Norway cabin gets “Frozen“

Norwegian influences in the new “Frozen Ever After” attraction at Disney World

Photo: Sverresborg Trøndelag Folk Museum When Disney World visitors enter the Royal Sommerhus, they’ll actually be entering a replica of this cottage (to the left) at Sverresborg Trøndelag Folk Museum.

Photo: Sverresborg Trøndelag Folk Museum
When Disney World visitors enter the Royal Sommerhus, they’ll actually be entering a replica of this cottage (to the left) at Sverresborg Trøndelag Folk Museum.

Justin Cremer
The Local

Visitors to Disney World in Florida will get to experience even more of what Norway has to offer when its new “Frozen Ever After” attraction opens in June.

As part of the new attraction, Disney World is recreating a cottage from Sverresborg in Trondheim to the great delight of the local tourism industry.

“Now we will really have the opportunity to show off the architecture and history of Trøndelag,” Stig Hillestad from Visit Trondheim told Adresseavisen.

The new “Frozen” attraction will be added to Epcot’s Norway Pavilion, which already showcases Norwegian architecture and culture.

The new addition will include the Royal Sommerhus, a replica of Detlistua, a cottage constructed in 1817 in Oppdal and rebuilt at Sverresborg in 1924.

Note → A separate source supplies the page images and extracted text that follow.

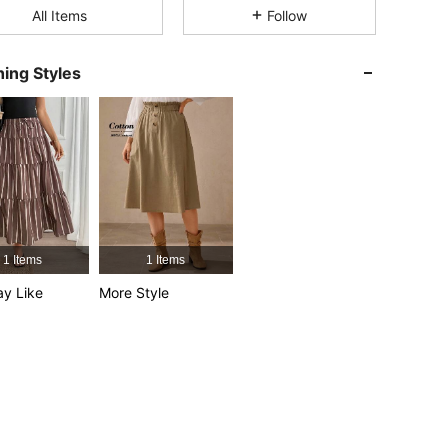
All Items
Follow
4.86
35K
1M
ing Styles
4.86
35K
1M
: L
4.86
35K
1M
4.86
35K
1M
1 Items
1 Items
y Like
More Style
4.86
35K
1M
4.86
35K
1M
: L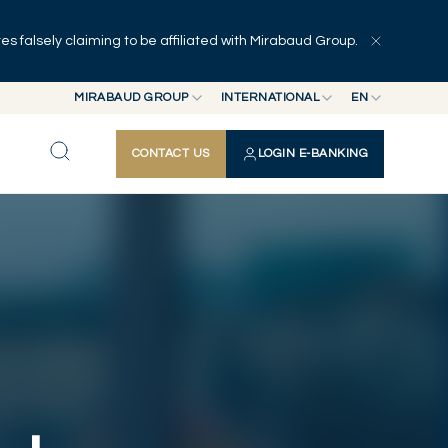
 falsely claiming to be affiliated with Mirabaud Group.
Explore
Series
Authors
MIRABAUD GROUP
INTERNATIONAL
EN
MIRABAUD GROUP
INTERNATIONAL
EN
CONTACT US
LOGIN E-BANKING
MIRABAUD ASSET MANAGEMENT
SWITZERLAND
FR
MIRABAUD INVESTMENTS
DE
ES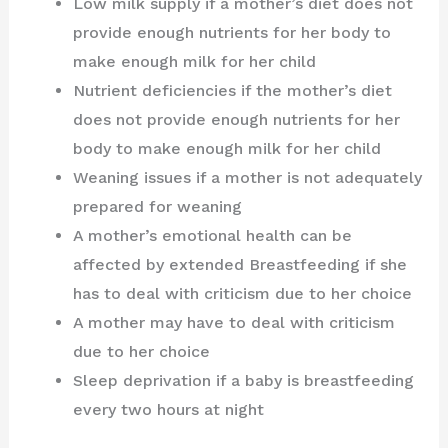
Low milk supply if a mother’s diet does not
provide enough nutrients for her body to
make enough milk for her child
Nutrient deficiencies if the mother’s diet
does not provide enough nutrients for her
body to make enough milk for her child
Weaning issues if a mother is not adequately
prepared for weaning
A mother’s emotional health can be
affected by extended Breastfeeding if she
has to deal with criticism due to her choice
A mother may have to deal with criticism
due to her choice
Sleep deprivation if a baby is breastfeeding
every two hours at night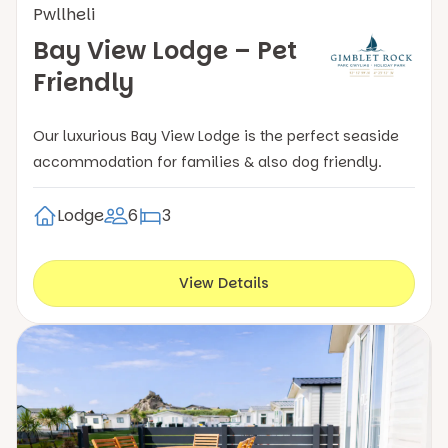
Pwllheli
Bay View Lodge – Pet
Friendly
Our luxurious Bay View Lodge is the perfect seaside
accommodation for families & also dog friendly.
Lodge
6
3
View Details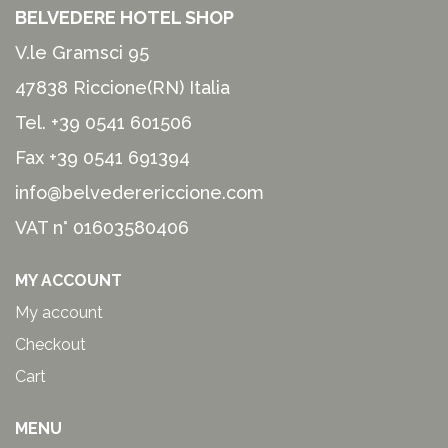
BELVEDERE HOTEL SHOP
V.le Gramsci 95
47838 Riccione(RN) Italia
Tel.
+39 0541 601506
Fax +39 0541 691394
info@belvederericcione.com
VAT n° 01603580406
MY ACCOUNT
My account
Checkout
Cart
MENU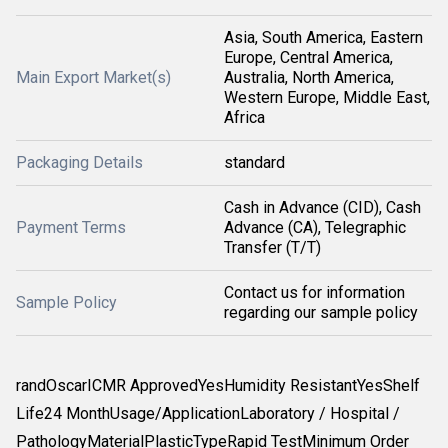
Asia, South America, Eastern
Europe, Central America,
Main Export Market(s)
Australia, North America,
Western Europe, Middle East,
Africa
Packaging Details
standard
Cash in Advance (CID), Cash
Payment Terms
Advance (CA), Telegraphic
Transfer (T/T)
Contact us for information
Sample Policy
regarding our sample policy
randOscarICMR ApprovedYesHumidity ResistantYesShelf
Life24 MonthUsage/ApplicationLaboratory / Hospital /
PathologyMaterialPlasticTypeRapid TestMinimum Order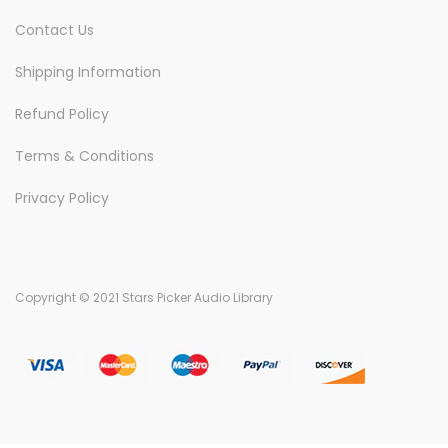
Contact Us
Shipping Information
Refund Policy
Terms & Conditions
Privacy Policy
Copyright © 2021 Stars Picker Audio Library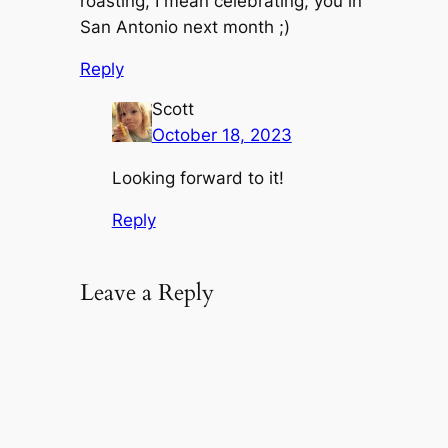
roasting, I mean celebrating, you in
San Antonio next month ;)
Reply
Scott
October 18, 2023
Looking forward to it!
Reply
Leave a Reply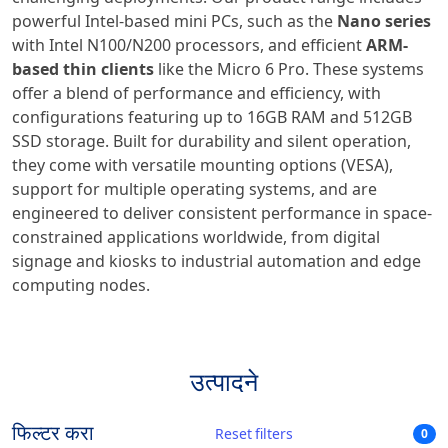
powerful Intel-based mini PCs, such as the
Nano series
with Intel N100/N200 processors, and efficient
ARM-
based thin clients
like the Micro 6 Pro. These systems
offer a blend of performance and efficiency, with
configurations featuring up to 16GB RAM and 512GB
SSD storage. Built for durability and silent operation,
they come with versatile mounting options (VESA),
support for multiple operating systems, and are
engineered to deliver consistent performance in space-
constrained applications worldwide, from digital
signage and kiosks to industrial automation and edge
computing nodes.
उत्पादने
फिल्टर करा
Reset filters
0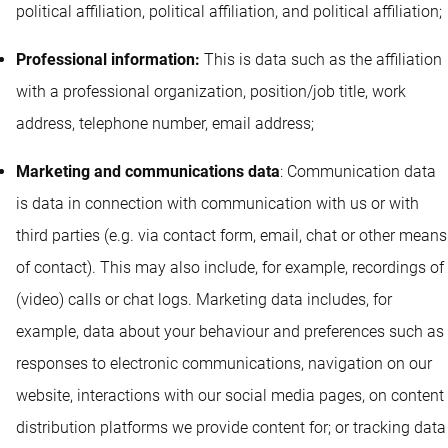
political affiliation, political affiliation, and political affiliation;
Professional information:
This is data such as the affiliation
with a professional organization, position/job title, work
address, telephone number, email address;
Marketing and communications data
: Communication data
is data in connection with communication with us or with
third parties (e.g. via contact form, email, chat or other means
of contact). This may also include, for example, recordings of
(video) calls or chat logs. Marketing data includes, for
example, data about your behaviour and preferences such as
responses to electronic communications, navigation on our
website, interactions with our social media pages, on content
distribution platforms we provide content for; or tracking data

“Little did Ole Halvorsen from Oppdal know in 1817 when he moved into the cottage he built for himself and his wife that a copy of the building would 200 years later find its place in Disney World in Florida to the delight of all the world’s children!” a press release from Sverresborg Trøndelag Folk Museum read.

“Disney concluded that the best example of Norwegian architecture comes from Oppdal,” said director at the Sverresborg Folk Museum, Torunn Herje, to Opdalingen.

The Royal Sommerhus will allow children to meet Elsa and Anna, the animated stars of Disney’s smash 2013 success, which has gone on to become the highest-grossing animated film of all time.

The film, which retells the story of “The Snow Queen” by Danish author Hans Christian Andersen, is set in a world of icy fjords, Norwegian stave churches, traditional costumes, and the Northern Lights, and even features gløgg and lutefisk.

The film greatly increased tourism interest in Norway after its release and the knock-off effects show no sign of slowing down.

A sequel to the film is in the works and is set for release in 2018.